At one time, being outed would’ve really upset me, but none
of that mattered now. What mattered was the Shadow Man had a toehold in our
world, and my own government was keeping me from the hunt.
“Then we’ll just have to make sure the truth comes out,” I
said. “Or the world is going to burn.”
And God help humankind if it did, because we wouldn’t be
there to stop it.
CNN—United States
Congressman Joseph Patrick of Rhode Island has stated
that hearings regarding the so-called “Pentagram Strike Force” will begin on
October 14
th
. Top military officials are accused of misappropriation
of equipment, staff and funds to launch a clandestine mission that may be part
of a massive black-market weapons deal with foreign nations. In addition, as
reported here yesterday, they are also accused of employing two minor children
to assist with the mission, placing them on contractor payroll and routinely
sending them on dangerous assignments. The minors, now seventeen, were deployed
as young as fifteen to countries such as Afghanistan, India and Botswana. The
implicated military personnel are General Samuel Richardson, Major Luis
Ramirez, Captain Tom Parker, Captain Wendell Johnson, Captain Julie
Hunter-Tannen, and Lt. Colonel Michael Tannen.

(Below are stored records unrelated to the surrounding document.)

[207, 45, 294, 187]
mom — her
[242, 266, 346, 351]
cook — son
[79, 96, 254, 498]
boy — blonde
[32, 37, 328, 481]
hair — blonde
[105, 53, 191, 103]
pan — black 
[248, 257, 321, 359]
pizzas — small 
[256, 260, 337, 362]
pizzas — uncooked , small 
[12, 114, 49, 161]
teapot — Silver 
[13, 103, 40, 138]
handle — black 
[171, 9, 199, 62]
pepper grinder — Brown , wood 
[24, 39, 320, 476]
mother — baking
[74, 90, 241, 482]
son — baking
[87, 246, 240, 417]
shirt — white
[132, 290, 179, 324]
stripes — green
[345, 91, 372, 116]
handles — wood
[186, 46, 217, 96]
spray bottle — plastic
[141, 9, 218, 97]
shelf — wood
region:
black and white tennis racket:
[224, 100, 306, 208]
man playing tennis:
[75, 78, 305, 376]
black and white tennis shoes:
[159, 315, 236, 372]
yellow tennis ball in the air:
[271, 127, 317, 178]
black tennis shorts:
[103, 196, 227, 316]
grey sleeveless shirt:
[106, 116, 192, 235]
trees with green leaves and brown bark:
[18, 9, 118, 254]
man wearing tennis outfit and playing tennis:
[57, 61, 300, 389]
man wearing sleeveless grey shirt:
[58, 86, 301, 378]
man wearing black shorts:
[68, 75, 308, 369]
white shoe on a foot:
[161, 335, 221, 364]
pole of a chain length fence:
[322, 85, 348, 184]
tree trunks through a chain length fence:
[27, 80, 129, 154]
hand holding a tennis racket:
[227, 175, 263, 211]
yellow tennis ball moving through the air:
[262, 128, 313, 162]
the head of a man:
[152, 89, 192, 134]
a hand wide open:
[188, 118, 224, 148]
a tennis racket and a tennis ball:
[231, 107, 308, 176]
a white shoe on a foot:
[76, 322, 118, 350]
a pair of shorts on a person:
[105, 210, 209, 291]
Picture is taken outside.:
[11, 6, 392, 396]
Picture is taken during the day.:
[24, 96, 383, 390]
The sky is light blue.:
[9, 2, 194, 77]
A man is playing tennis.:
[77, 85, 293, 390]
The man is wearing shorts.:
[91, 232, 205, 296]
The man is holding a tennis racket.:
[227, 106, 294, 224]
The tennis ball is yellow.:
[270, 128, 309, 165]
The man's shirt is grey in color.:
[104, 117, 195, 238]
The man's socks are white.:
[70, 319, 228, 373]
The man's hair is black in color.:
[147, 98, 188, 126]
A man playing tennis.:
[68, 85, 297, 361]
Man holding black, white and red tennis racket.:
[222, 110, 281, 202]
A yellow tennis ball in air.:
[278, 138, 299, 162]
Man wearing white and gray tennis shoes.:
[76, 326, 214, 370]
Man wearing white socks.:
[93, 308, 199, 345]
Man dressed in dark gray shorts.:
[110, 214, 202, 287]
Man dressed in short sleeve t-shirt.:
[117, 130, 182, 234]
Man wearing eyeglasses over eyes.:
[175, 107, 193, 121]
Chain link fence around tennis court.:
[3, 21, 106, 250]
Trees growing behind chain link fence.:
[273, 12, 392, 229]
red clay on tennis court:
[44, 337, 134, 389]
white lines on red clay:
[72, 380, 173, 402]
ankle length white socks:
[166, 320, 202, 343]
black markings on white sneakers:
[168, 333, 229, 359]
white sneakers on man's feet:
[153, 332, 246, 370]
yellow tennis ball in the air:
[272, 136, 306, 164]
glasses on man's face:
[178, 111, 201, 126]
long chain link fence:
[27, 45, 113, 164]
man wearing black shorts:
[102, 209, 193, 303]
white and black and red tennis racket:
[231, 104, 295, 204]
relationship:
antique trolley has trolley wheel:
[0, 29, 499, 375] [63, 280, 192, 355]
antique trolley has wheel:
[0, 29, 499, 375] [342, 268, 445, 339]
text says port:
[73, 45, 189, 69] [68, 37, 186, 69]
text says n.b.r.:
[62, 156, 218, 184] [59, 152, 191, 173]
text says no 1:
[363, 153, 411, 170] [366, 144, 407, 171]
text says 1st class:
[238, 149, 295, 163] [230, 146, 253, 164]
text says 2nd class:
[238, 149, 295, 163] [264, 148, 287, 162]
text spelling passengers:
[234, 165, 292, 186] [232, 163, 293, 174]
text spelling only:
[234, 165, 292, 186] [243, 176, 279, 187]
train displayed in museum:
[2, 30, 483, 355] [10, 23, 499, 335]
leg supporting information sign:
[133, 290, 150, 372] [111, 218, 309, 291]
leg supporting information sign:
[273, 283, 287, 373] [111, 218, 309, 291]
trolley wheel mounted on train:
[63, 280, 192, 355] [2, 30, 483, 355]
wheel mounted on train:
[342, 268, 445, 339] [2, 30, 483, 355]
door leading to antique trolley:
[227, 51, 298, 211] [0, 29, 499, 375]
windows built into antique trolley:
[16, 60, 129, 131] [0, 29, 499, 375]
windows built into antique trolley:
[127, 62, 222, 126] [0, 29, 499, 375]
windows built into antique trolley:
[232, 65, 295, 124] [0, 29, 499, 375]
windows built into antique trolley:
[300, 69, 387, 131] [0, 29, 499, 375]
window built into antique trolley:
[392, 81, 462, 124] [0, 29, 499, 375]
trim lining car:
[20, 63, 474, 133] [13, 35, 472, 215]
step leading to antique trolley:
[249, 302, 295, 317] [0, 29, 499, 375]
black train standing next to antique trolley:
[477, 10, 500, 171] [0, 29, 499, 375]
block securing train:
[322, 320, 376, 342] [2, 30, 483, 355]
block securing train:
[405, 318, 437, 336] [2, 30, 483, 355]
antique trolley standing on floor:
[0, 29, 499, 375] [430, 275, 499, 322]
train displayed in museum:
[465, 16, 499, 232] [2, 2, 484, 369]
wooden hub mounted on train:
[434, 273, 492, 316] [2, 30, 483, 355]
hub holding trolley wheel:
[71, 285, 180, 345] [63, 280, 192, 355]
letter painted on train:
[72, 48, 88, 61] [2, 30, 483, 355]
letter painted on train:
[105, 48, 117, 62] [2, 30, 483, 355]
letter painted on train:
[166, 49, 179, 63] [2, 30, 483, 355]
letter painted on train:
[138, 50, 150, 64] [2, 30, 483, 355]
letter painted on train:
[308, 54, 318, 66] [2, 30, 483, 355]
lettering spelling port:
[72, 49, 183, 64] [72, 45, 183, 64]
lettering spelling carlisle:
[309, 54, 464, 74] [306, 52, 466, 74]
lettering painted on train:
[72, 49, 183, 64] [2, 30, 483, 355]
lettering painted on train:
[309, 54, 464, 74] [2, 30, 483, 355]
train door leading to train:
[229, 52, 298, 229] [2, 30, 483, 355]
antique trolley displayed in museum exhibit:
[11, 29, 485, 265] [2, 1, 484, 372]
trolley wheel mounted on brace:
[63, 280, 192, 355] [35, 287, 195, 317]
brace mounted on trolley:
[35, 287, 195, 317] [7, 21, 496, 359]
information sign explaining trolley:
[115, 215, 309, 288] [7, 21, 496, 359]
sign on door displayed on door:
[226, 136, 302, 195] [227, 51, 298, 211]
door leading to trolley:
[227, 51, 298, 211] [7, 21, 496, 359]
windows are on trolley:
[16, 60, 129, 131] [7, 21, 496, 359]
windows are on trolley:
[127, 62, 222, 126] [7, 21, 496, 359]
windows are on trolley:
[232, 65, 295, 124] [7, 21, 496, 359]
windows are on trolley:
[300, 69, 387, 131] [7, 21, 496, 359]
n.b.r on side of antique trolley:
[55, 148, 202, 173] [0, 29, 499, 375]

A spokesperson for General Richardson’s office is quoted
as saying that “the mission in question is of critical national importance and
the two minors involved were the only choice.” They plan to present evidence
that our nation—and others around the world—are actively under attack and their
purpose is to curb or eliminate that threat.
At today’s press conference, Congressman Patrick stated,
“You’re going to hear a lot of razzle-dazzle about invincible creatures and
impossible enemies. The fact that the United States Army believes it can cover
up a scandal of this magnitude with tall tales and myths is ludicrous. They
will be held accountable. The people demand no less.”
Look for continuing coverage as the trial begins.